Nutrition Per serving: 202 calories; 3 g fat ; 89 mg cholesterol; 36 g carbohydrates; 9 g protein; 0 g fiber; 104 mg sodium; 477 mg potassium. Nutrition Bonus: Calcium (25% daily value).


Strawberry Ice Cream

Recipe by


1 lg. pkg. instant sugar-free vanilla pudding

2-3 c. crushed strawberries (or other fruit)

1 lg. can evaporated skim milk

2 c. sugar

5-6 c. skimmed milk


Mix dry ingredients, then add other ingredients and mix well.
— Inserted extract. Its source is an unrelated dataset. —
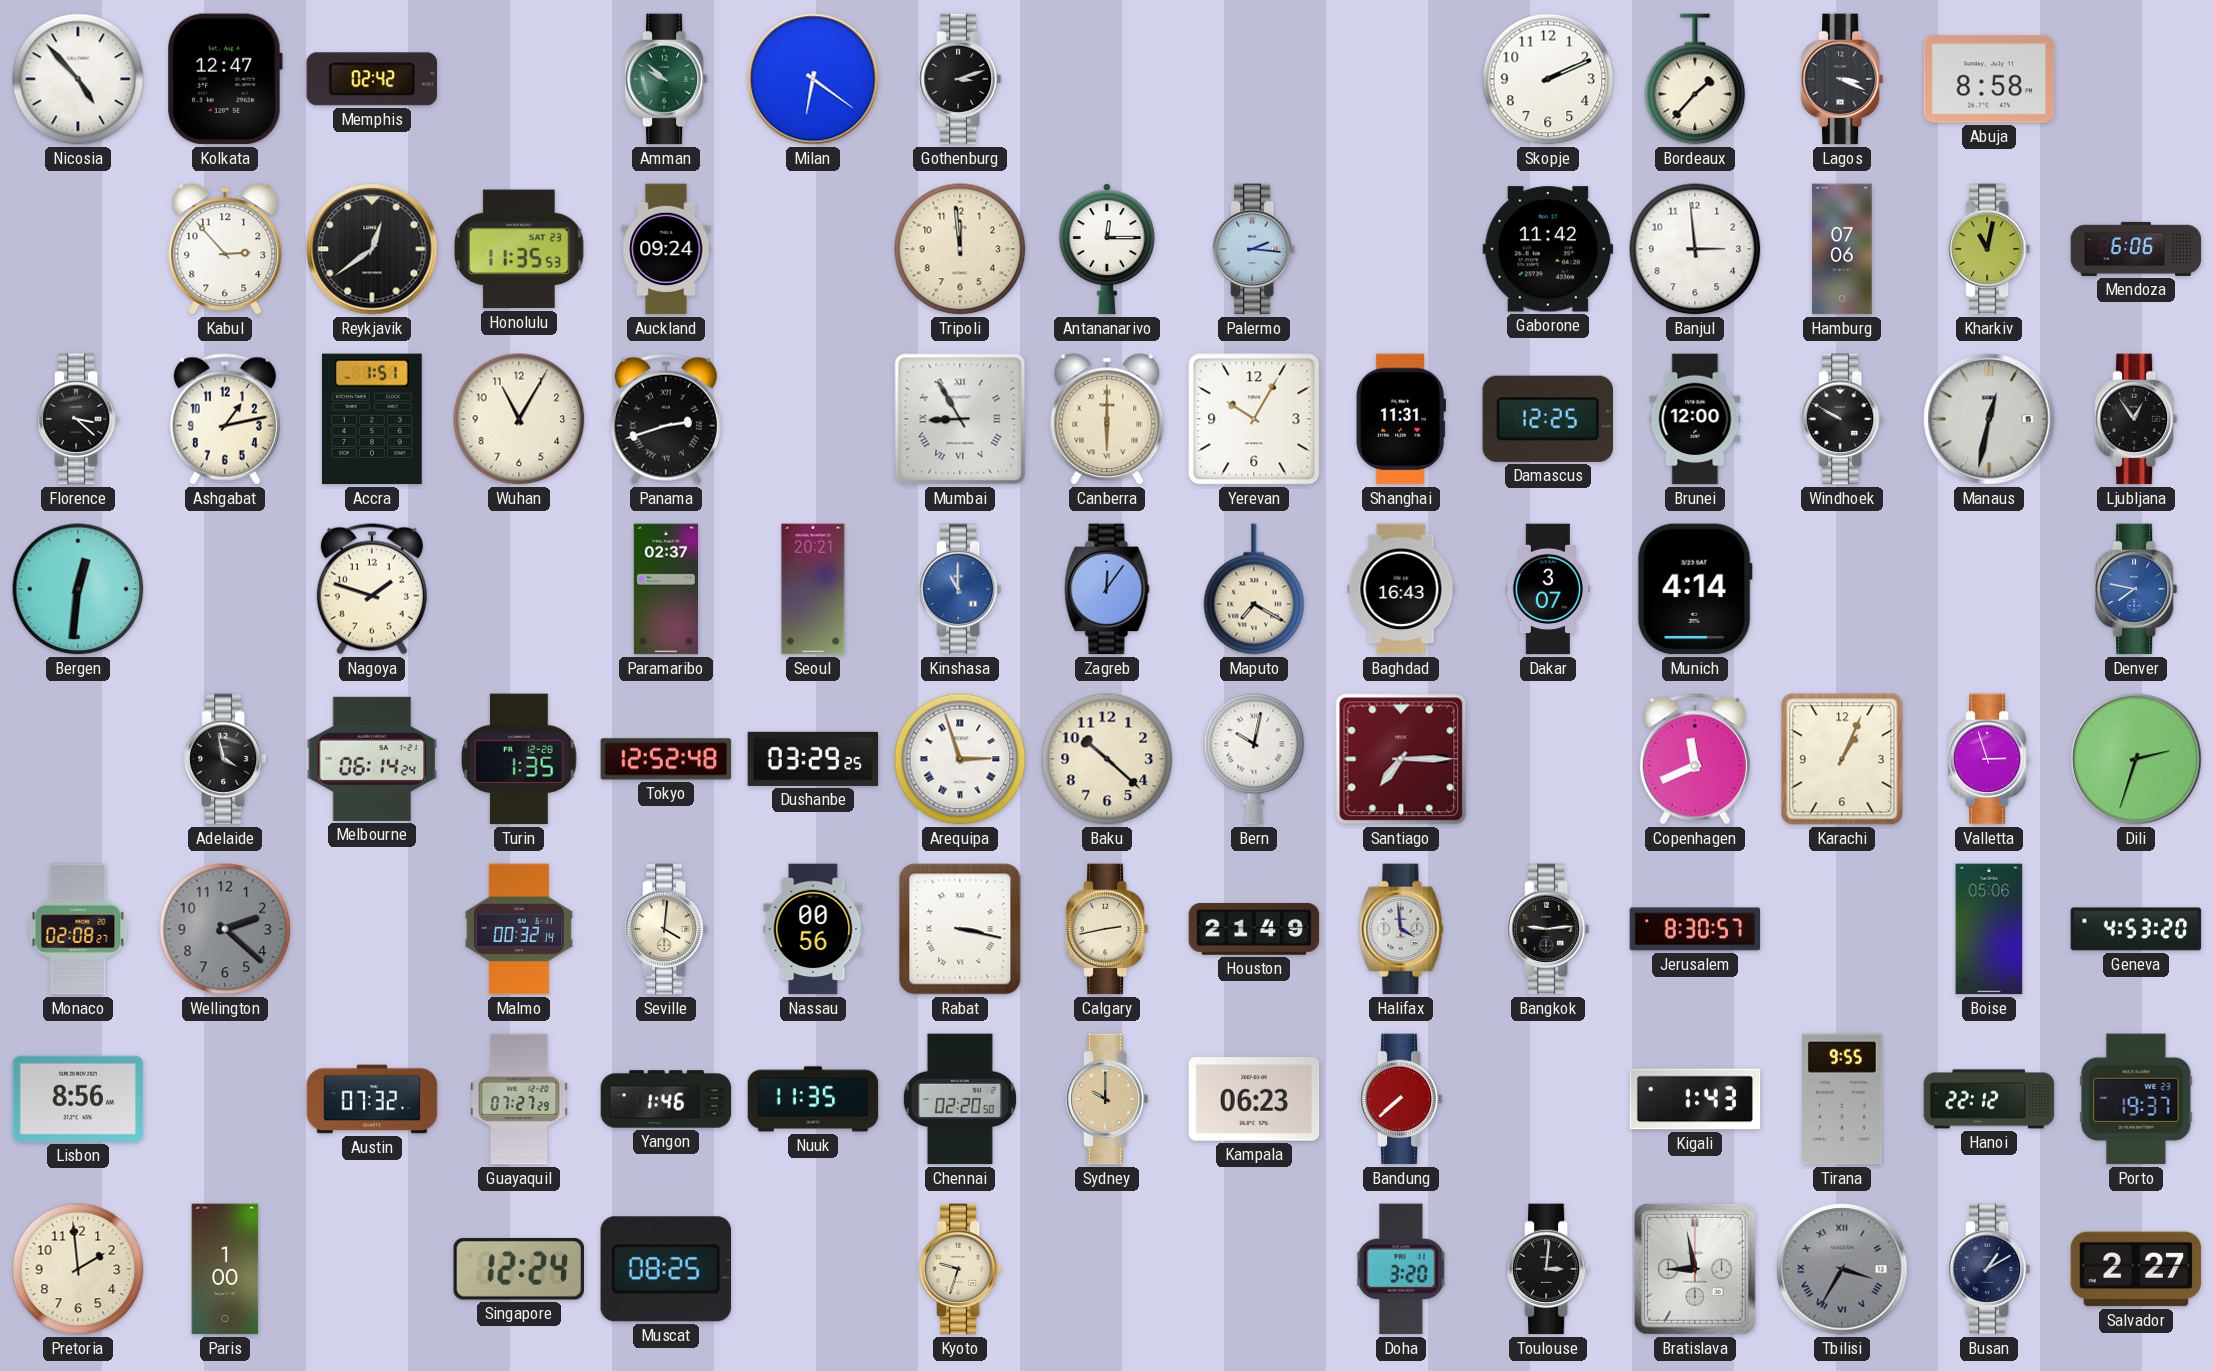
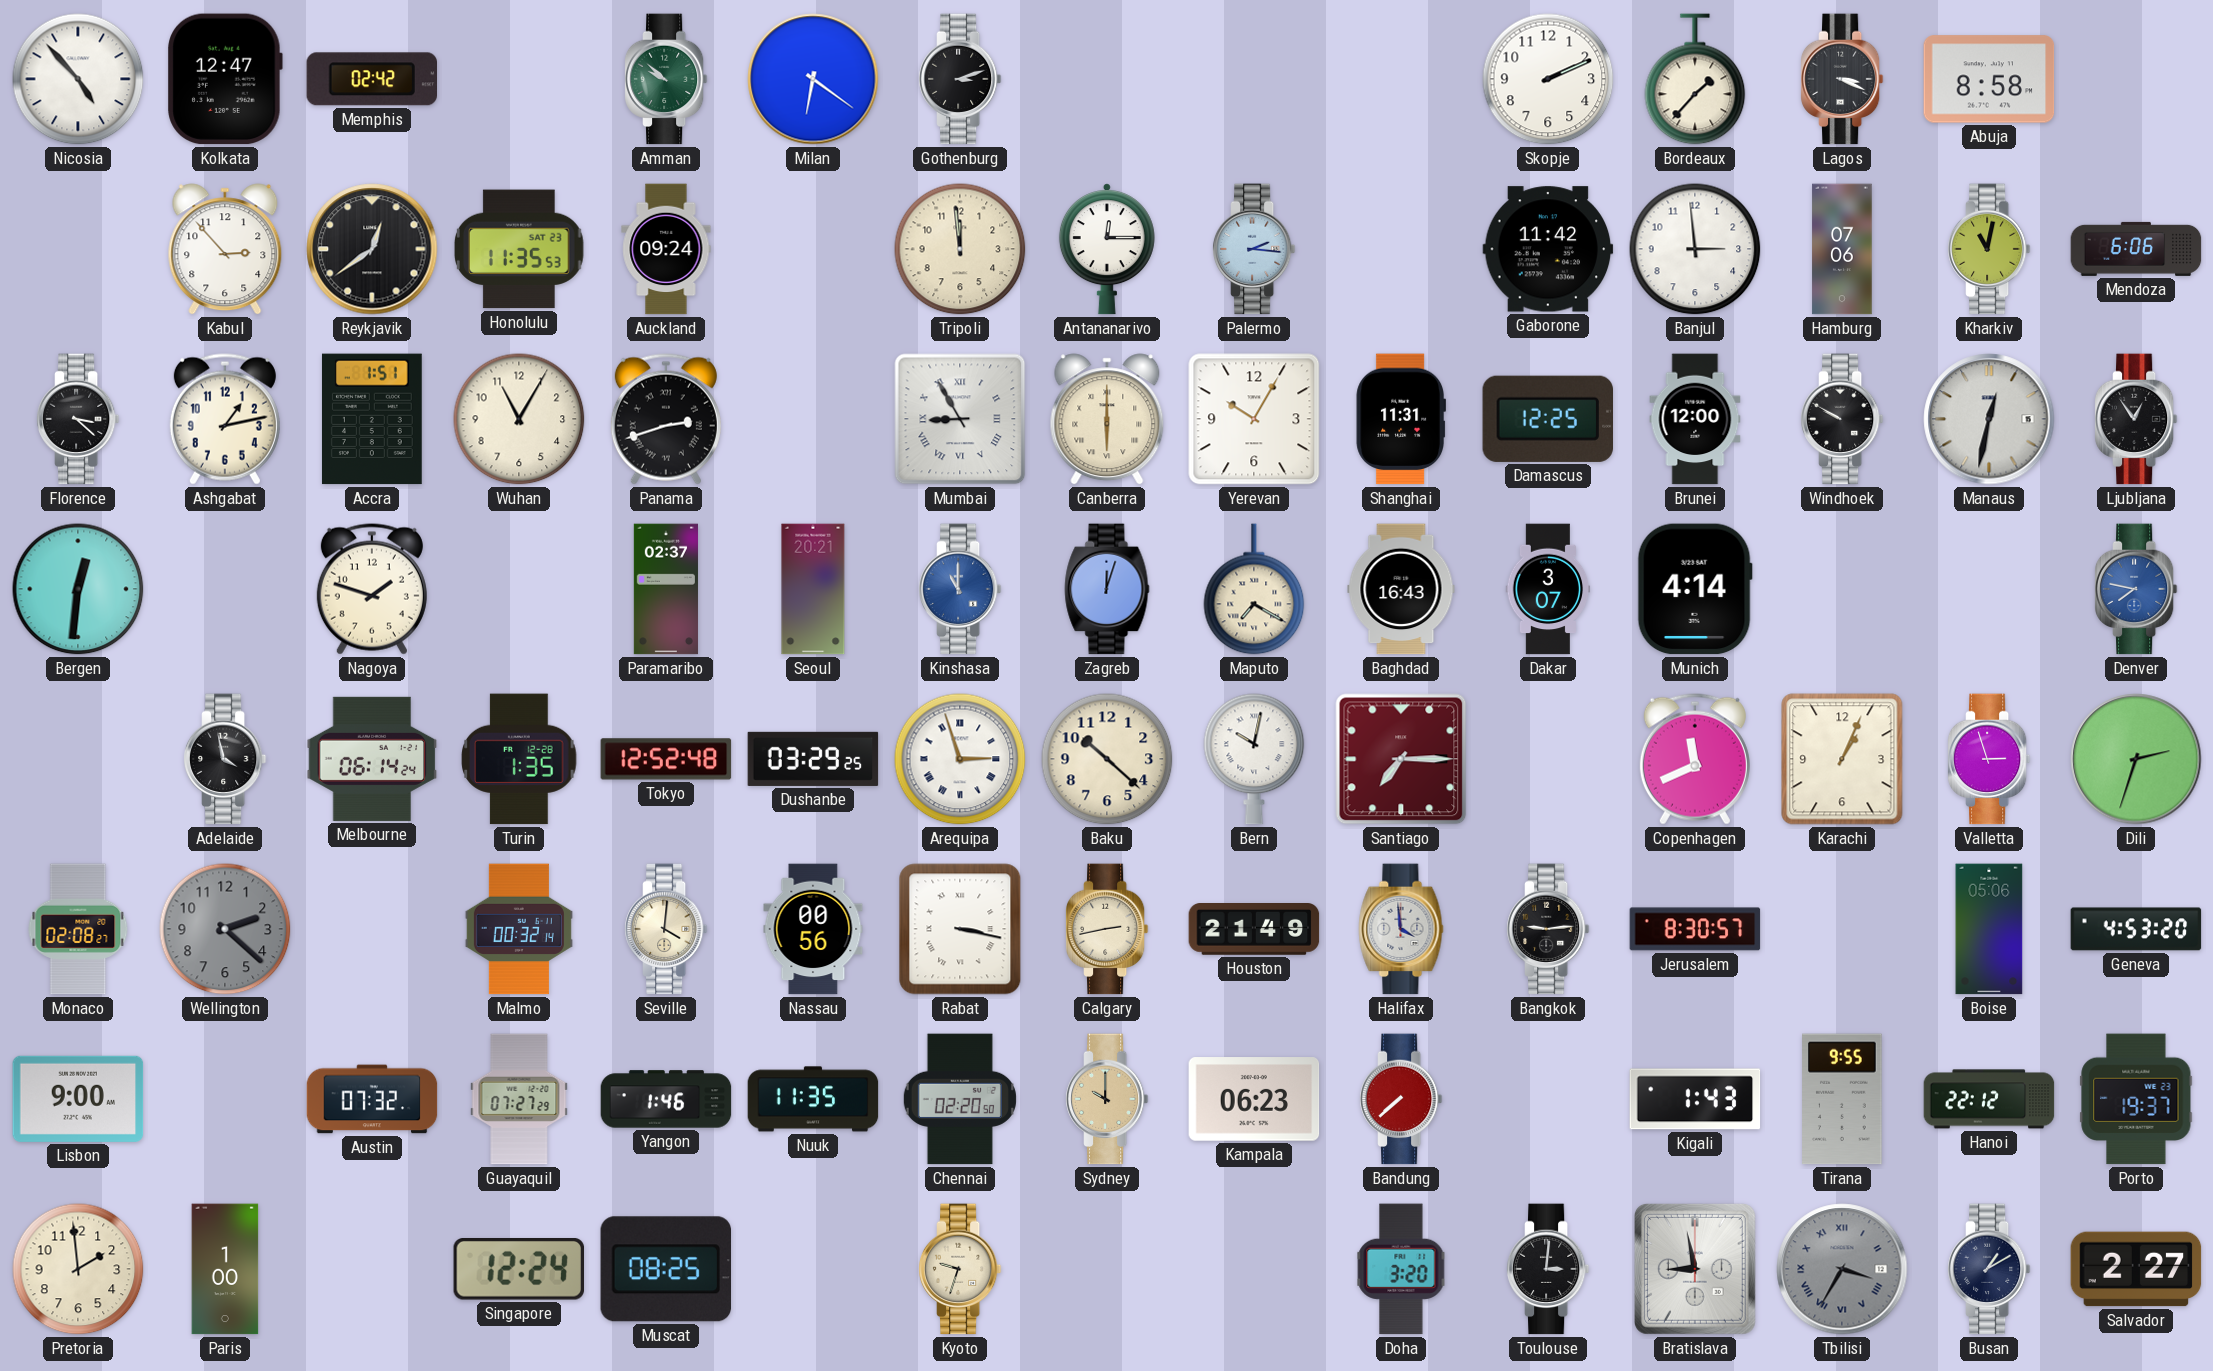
Zagreb: 12:06 -> 12:03
Lisbon: 8:56 -> 9:00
Freeze in an ice cream freezer and let set 30 minutes to 1 hour.


Low-Fat Milk Chocolate Ice Cream

Recipe by


1/4 cup Unsweetened Cocoa Powder

1/2 cup Chocolate Syrup

2/3 cup Granulated Sugar

1/2 cup Packed Brown Sugar

1 1/2 cups Fat Free Milk

3 1/4 cups Half and Half Cream

1 tablespoon Pure Vanilla Extract


• Place cocoa and sugars in a bowl and combine. Add milk and with a hand mixer on low speed or whisk to mix until cocoa and sugars are dissolved, about 2 minutes. Stir in by hand the half and half cream and vanilla.

• Pour into an ice cream machine and let mix until thickened about 25-30 minutes. Will be soft when done. Place in freezer safe container and put in freezer for 2 hours. Remove from freezer about 15 minutes before serving.